Requirements:
- 1) Answer these questions using the book club post below:
(a) Which book was chosen for the February book club meeting?
(b) How long did the last two meetings go on?
(c) How many pages into the book is the writer so far?
- 2) Reproduce the passage of the book club post below from "Yesterday I started" up to and including "discussion of it.".

Document segment:
Yesterday I started the book for my February book club meeting, Sea of Poppies by Amitav Ghosh. I've been taking a bit of a break from book club for the past two months. It's not that I grew tired of it, it's just...well, the last two meetings went on for two and a half hours. I mean, I enjoy talking about books, but that is a long time to discuss one book. The discussion is great for about an hour and then it gets too detailed, like people are grasping for straws for something to discuss, and it's the same couple of people who just keep talking. It is possible to over-discuss a book. Anyway, I just needed a breather and now I've had one, so I'm excited for next week's meeting! The book, by the way, is "eh" so far (I'm 100 pages in). Like every book I've read for this book club, I probably won't love it but I will enjoy the discussion of it.

Listed records:
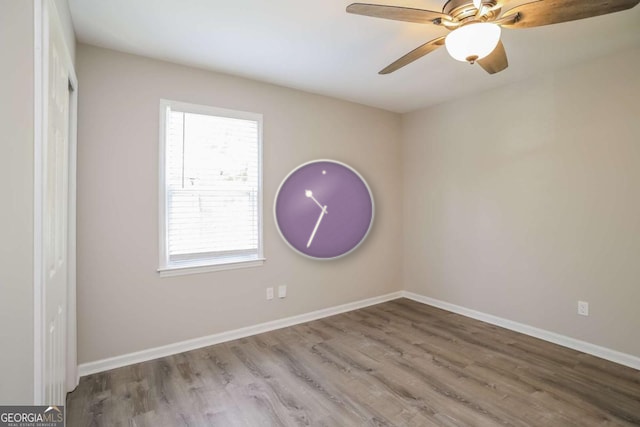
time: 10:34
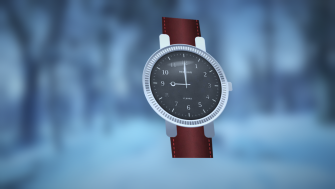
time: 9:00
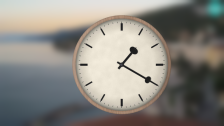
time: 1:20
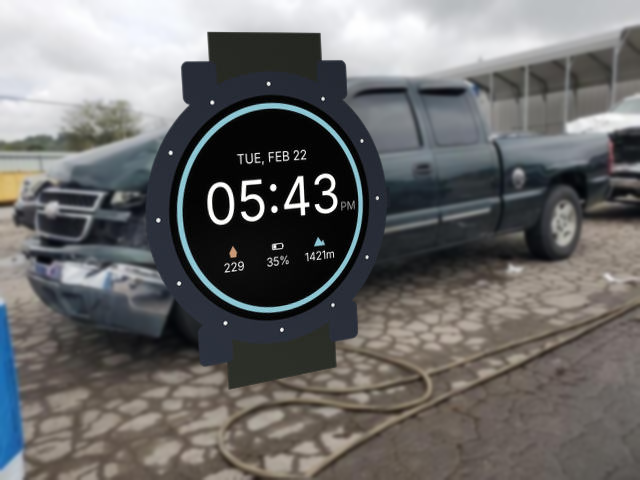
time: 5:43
* * *
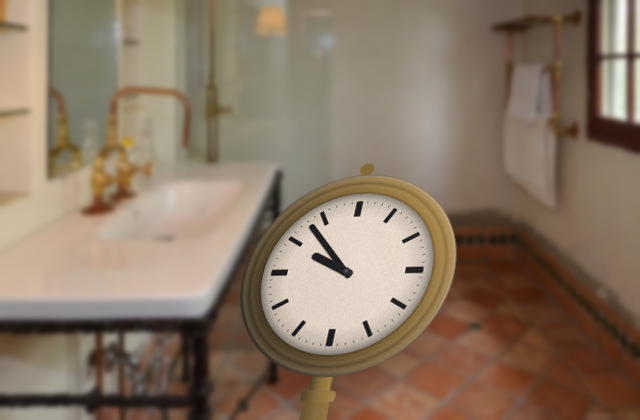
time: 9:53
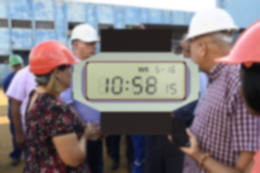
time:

Solutions below:
- 1)
(a) Sea of Poppies by Amitav Ghosh
(b) Two and a half hours
(c) 100 pages

- 2)
Yesterday I started the book for my February book club meeting, Sea of Poppies by Amitav Ghosh. I've been taking a bit of a break from book club for the past two months. It's not that I grew tired of it, it's just...well, the last two meetings went on for two and a half hours. I mean, I enjoy talking about books, but that is a long time to discuss one book. The discussion is great for about an hour and then it gets too detailed, like people are grasping for straws for something to discuss, and it's the same couple of people who just keep talking. It is possible to over-discuss a book. Anyway, I just needed a breather and now I've had one, so I'm excited for next week's meeting! The book, by the way, is "eh" so far (I'm 100 pages in). Like every book I've read for this book club, I probably won't love it but I will enjoy the discussion of it.